A adoção de temas menos conservadores em relação aos debates de eleições passadas é coerente com a postura mais “progressista” adotada pelo Papa Francisco, nomeado no início do ano passado.

As respostas dos presidenciáveis – algumas vagas, outras mais objetivas – renderam, como sempre, debates paralelos nas redes sociais.

Tiroteio

Questionada sobre violência e uso de drogas entre jovens, Marina Silva respondeu que “o combate à violência é fundamental para termos meios de combater o tráfico de drogas e de armas.
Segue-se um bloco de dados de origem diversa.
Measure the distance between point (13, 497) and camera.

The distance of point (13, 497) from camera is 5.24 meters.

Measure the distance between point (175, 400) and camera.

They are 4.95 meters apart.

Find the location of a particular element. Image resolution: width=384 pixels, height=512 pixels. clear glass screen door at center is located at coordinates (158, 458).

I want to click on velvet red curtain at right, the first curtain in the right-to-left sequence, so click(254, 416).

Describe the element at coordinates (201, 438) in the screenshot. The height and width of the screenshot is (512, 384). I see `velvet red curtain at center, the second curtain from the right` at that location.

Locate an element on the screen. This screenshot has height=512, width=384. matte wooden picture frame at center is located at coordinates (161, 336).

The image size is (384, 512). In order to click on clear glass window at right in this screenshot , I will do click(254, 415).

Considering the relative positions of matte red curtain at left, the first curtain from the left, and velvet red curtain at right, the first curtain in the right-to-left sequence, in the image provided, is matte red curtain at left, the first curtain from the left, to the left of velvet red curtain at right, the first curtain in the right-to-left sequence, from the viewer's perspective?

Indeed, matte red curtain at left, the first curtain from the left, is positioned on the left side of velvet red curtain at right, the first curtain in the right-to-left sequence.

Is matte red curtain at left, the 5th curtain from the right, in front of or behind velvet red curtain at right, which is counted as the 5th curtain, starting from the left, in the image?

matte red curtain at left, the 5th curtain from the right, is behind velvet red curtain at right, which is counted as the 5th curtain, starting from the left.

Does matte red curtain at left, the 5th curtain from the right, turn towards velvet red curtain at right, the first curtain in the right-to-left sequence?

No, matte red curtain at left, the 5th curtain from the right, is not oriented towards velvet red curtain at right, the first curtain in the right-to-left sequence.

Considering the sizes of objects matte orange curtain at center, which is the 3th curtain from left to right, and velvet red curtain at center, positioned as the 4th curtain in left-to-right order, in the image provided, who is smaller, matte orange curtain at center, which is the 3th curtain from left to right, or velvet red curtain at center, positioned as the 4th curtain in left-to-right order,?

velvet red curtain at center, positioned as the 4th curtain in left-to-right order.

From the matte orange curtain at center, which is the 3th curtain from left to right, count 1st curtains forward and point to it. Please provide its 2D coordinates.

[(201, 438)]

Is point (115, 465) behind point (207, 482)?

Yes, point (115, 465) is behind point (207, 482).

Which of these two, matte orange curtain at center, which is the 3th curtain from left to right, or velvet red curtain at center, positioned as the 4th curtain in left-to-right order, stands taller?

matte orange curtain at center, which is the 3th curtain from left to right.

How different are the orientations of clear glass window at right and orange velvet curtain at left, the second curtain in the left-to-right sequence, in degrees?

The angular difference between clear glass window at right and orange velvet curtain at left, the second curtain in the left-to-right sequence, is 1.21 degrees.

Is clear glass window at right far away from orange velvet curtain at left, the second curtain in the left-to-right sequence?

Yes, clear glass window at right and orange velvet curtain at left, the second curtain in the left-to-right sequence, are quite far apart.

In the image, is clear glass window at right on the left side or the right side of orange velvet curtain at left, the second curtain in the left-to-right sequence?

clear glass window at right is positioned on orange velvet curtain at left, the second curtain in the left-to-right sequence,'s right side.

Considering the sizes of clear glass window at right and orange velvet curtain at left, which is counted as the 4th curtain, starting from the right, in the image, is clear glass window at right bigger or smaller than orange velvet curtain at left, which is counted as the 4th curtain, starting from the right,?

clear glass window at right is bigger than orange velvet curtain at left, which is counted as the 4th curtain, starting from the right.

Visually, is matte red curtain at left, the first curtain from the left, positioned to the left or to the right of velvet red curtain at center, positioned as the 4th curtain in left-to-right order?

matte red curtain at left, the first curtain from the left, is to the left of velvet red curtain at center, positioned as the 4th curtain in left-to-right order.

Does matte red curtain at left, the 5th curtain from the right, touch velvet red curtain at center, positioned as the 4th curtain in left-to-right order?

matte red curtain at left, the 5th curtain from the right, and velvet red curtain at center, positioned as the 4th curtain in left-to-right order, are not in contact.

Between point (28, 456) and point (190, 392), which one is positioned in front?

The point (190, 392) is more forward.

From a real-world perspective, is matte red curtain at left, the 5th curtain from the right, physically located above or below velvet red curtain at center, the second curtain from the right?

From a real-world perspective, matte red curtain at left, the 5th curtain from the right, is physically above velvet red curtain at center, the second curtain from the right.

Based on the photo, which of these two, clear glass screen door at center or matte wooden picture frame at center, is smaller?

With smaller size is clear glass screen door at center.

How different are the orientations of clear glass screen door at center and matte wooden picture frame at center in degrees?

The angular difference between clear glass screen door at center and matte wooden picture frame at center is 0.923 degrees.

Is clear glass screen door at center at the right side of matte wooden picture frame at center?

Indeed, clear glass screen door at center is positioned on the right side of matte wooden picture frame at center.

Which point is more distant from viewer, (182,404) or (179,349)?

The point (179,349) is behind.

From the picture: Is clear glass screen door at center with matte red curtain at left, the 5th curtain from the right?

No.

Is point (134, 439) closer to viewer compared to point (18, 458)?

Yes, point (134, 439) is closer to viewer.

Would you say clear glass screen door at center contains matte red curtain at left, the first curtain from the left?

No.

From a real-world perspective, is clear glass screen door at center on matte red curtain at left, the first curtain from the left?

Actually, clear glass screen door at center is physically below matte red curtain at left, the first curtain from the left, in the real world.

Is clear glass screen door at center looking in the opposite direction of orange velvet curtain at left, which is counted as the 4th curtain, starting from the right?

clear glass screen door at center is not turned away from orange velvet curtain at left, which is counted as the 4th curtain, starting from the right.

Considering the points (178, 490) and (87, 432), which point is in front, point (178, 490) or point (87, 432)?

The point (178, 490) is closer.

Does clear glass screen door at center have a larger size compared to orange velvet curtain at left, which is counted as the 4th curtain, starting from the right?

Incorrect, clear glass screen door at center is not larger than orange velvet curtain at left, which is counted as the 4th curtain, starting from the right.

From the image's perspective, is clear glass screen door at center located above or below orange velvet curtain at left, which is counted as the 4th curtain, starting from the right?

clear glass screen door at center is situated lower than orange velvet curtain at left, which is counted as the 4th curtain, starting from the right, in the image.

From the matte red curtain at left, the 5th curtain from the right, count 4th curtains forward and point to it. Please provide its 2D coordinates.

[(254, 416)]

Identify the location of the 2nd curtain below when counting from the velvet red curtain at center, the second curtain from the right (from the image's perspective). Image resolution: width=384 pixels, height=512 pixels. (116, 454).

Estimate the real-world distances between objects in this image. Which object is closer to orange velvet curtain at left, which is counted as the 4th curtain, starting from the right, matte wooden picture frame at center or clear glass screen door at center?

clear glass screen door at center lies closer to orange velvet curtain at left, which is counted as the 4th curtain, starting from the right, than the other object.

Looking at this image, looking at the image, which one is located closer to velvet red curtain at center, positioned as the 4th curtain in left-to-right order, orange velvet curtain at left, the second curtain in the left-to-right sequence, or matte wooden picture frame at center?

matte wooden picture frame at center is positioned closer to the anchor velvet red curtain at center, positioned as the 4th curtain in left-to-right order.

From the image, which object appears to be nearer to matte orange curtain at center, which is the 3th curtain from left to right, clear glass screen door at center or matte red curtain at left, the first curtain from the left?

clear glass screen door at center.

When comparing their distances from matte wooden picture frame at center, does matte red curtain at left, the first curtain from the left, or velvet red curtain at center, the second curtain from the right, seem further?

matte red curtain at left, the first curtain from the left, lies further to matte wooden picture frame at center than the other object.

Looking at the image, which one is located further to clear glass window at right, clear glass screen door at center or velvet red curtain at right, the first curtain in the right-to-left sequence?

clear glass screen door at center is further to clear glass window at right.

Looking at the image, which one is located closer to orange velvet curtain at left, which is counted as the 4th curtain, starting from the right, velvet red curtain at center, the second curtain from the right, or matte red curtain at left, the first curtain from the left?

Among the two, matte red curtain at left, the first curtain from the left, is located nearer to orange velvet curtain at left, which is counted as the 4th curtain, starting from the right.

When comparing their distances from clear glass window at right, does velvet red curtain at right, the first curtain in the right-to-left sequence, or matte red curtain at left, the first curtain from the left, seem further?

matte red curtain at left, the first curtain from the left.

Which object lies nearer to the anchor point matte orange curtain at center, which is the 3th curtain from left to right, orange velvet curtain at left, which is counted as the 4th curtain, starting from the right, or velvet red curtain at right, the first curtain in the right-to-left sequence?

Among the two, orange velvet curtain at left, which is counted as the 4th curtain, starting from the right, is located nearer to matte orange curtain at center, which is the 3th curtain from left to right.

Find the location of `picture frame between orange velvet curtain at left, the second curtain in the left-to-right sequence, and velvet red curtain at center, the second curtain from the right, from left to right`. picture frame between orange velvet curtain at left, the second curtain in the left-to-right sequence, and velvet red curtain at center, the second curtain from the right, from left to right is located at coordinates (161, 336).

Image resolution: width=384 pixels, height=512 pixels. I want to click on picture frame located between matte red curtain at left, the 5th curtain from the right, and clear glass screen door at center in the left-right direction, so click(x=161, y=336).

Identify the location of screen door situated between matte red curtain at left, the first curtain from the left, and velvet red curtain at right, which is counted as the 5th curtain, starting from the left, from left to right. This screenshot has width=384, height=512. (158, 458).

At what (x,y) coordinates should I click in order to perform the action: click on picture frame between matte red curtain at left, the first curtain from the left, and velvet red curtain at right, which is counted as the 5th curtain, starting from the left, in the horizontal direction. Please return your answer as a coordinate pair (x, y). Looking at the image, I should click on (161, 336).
Cerca de 50 mil pessoas são assassinadas por ano, a maioria jovem”.

A resposta da candidata foi alvo de críticas.

Dom João Carlos Petrini perguntou a Levy Fidelix sobre “o processo de desvalorização da família, formada por pai, mãe e filhos”.

O candidato aproveitou a senha para declarar-se contra o casamento entre pessoas nascidas com o mesmo sexo. “Os maus exemplos são uma questão crucial, a união homoafetiva destrói a família. Isso é terrível”, disse.

À socialista Luciana Genro, coube responder sobre como veria – caso fosse eleita – a relação entre Estado e religião.

“Digo com muita sinceridade que não sou uma pessoa religiosa, mas respeito todas as religiões. Não vou me converter como muitos candidatos fazem por oportunismo. O Estado laico é importante para assegurar os direitos de todas as religiões e de quem não tem religião. Sou a favor da união civil entre homossexuais. Precisamos combater a homofobia, o racismo e a transfobia”, respondeu.

A posição da candidata, que junto a Eduardo Jorge costuma repercutir muito nas redes sociais, rendeu críticas e elogios.

O médico Eduardo Jorge voltou a defender o aborto, após ser questionado por um jornalista católico.

“Não se pode deixar abandonadas 800 mil mulheres que fazem abortos no Brasil. É preciso revogar essa lei atual, criminosa e machista, que deixa mulheres morrerem e transforma elas em criminosas, mulheres que muitas vezes são católicas e evangélicas.”

Questionado sobre a regulamentação da maconha para consumo e uso medicional, o estreante em debates com presidenciáveis nestas eleições, Eymael, chegou a gritar.

“Totalmente contra. A democracia é totalmente contra a descriminalização das drogas e da maconha. A juventude é assassinada pelas drogas e armas que entram pelas fronteiras desguarnecidas desse país. A função das Forças Armadas é defender as fronteiras deste país, impedindo a entrada de drogas e armas.”

Aécio Neves precisou responder à seguinte pergunta: “Se eleito, o senhor deve aprovar o projeto de lei que prevê a criminalização da homofobia?”

A resposta foi encarada por internautas como ambígua.

“É preciso que fique claro que qualquer tipo de discriminação seja tratada como crime. Inclusive a homofobia. Essa discussão tramita no Congresso há muito tempo. Nossa posição é a seguinte: há uma resolução do STF que já é realidade, isso é pagina virada. Essa é nossa posição, bem clara, diferente de outras candidatas. O que precisamos é definir se a PL122 é o instrumento adequado, ou se encontraremos outro texto.”

Dilma Rousseff foi poupada de temas polêmicos entre religiosos.

Questionada pelo bispo Dom Guilherme Werlang, a atual presidente falou sobre redução da pobreza. Depois apresentou suas propostas sobre saúde, questionada por um jornalista.